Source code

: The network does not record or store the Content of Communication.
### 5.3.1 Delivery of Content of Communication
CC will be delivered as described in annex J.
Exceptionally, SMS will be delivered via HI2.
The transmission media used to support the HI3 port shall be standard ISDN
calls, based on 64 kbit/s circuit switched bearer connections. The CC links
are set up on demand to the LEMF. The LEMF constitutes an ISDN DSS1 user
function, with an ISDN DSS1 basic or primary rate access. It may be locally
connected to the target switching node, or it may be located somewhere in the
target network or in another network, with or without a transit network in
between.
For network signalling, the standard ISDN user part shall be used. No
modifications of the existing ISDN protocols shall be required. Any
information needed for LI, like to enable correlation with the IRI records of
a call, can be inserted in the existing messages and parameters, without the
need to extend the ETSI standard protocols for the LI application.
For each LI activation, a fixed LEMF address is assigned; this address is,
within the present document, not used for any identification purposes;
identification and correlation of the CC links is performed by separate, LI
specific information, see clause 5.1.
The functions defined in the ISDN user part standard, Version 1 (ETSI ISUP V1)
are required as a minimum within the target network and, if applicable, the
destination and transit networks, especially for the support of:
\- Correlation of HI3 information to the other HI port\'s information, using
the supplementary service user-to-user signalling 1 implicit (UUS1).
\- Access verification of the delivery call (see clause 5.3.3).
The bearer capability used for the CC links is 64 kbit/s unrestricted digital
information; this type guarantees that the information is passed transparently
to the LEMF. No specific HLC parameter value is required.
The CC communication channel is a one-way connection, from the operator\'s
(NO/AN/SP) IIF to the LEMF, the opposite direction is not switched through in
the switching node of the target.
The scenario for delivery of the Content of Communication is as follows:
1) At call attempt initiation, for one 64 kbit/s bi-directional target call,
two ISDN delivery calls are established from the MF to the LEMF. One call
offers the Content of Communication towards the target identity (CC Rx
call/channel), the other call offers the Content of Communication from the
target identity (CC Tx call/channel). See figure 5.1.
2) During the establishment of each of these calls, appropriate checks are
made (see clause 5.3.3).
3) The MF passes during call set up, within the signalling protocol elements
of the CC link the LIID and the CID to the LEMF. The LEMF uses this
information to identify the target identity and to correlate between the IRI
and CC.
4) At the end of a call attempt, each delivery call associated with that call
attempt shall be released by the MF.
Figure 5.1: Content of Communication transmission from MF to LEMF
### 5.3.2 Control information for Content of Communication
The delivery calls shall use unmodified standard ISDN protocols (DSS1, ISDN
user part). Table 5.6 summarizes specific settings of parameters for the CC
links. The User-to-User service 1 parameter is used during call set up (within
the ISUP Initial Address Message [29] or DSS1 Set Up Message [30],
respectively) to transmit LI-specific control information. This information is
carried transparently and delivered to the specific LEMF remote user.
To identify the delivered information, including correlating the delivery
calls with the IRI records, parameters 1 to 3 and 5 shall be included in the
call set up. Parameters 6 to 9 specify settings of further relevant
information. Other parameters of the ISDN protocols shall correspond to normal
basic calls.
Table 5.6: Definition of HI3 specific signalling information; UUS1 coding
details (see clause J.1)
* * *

What the exercise asks
Convert the source text of the rows above into a Markdown table with the columns No and Text, numbering each line in order and leaving out blank lines.

Result for this exercise
| No | Text |
|---|---|
| 1 | Source code |
| 2 | : The network does not record or store the Content of Communication. |
| 3 | ### 5.3.1 Delivery of Content of Communication |
| 4 | CC will be delivered as described in annex J. |
| 5 | Exceptionally, SMS will be delivered via HI2. |
| 6 | The transmission media used to support the HI3 port shall be standard ISDN |
| 7 | calls, based on 64 kbit/s circuit switched bearer connections. The CC links |
| 8 | are set up on demand to the LEMF. The LEMF constitutes an ISDN DSS1 user |
| 9 | function, with an ISDN DSS1 basic or primary rate access. It may be locally |
| 10 | connected to the target switching node, or it may be located somewhere in the |
| 11 | target network or in another network, with or without a transit network in |
| 12 | between. |
| 13 | For network signalling, the standard ISDN user part shall be used. No |
| 14 | modifications of the existing ISDN protocols shall be required. Any |
| 15 | information needed for LI, like to enable correlation with the IRI records of |
| 16 | a call, can be inserted in the existing messages and parameters, without the |
| 17 | need to extend the ETSI standard protocols for the LI application. |
| 18 | For each LI activation, a fixed LEMF address is assigned; this address is, |
| 19 | within the present document, not used for any identification purposes; |
| 20 | identification and correlation of the CC links is performed by separate, LI |
| 21 | specific information, see clause 5.1. |
| 22 | The functions defined in the ISDN user part standard, Version 1 (ETSI ISUP V1) |
| 23 | are required as a minimum within the target network and, if applicable, the |
| 24 | destination and transit networks, especially for the support of: |
| 25 | \- Correlation of HI3 information to the other HI port\'s information, using |
| 26 | the supplementary service user-to-user signalling 1 implicit (UUS1). |
| 27 | \- Access verification of the delivery call (see clause 5.3.3). |
| 28 | The bearer capability used for the CC links is 64 kbit/s unrestricted digital |
| 29 | information; this type guarantees that the information is passed transparently |
| 30 | to the LEMF. No specific HLC parameter value is required. |
| 31 | The CC communication channel is a one-way connection, from the operator\'s |
| 32 | (NO/AN/SP) IIF to the LEMF, the opposite direction is not switched through in |
| 33 | the switching node of the target. |
| 34 | The scenario for delivery of the Content of Communication is as follows: |
| 35 | 1) At call attempt initiation, for one 64 kbit/s bi-directional target call, |
| 36 | two ISDN delivery calls are established from the MF to the LEMF. One call |
| 37 | offers the Content of Communication towards the target identity (CC Rx |
| 38 | call/channel), the other call offers the Content of Communication from the |
| 39 | target identity (CC Tx call/channel). See figure 5.1. |
| 40 | 2) During the establishment of each of these calls, appropriate checks are |
| 41 | made (see clause 5.3.3). |
| 42 | 3) The MF passes during call set up, within the signalling protocol elements |
| 43 | of the CC link the LIID and the CID to the LEMF. The LEMF uses this |
| 44 | information to identify the target identity and to correlate between the IRI |
| 45 | and CC. |
| 46 | 4) At the end of a call attempt, each delivery call associated with that call |
| 47 | attempt shall be released by the MF. |
| 48 | Figure 5.1: Content of Communication transmission from MF to LEMF |
| 49 | ### 5.3.2 Control information for Content of Communication |
| 50 | The delivery calls shall use unmodified standard ISDN protocols (DSS1, ISDN |
| 51 | user part). Table 5.6 summarizes specific settings of parameters for the CC |
| 52 | links. The User-to-User service 1 parameter is used during call set up (within |
| 53 | the ISUP Initial Address Message [29] or DSS1 Set Up Message [30], |
| 54 | respectively) to transmit LI-specific control information. This information is |
| 55 | carried transparently and delivered to the specific LEMF remote user. |
| 56 | To identify the delivered information, including correlating the delivery |
| 57 | calls with the IRI records, parameters 1 to 3 and 5 shall be included in the |
| 58 | call set up. Parameters 6 to 9 specify settings of further relevant |
| 59 | information. Other parameters of the ISDN protocols shall correspond to normal |
| 60 | basic calls. |
| 61 | Table 5.6: Definition of HI3 specific signalling information; UUS1 coding |
| 62 | details (see clause J.1) |
| 63 | * * * |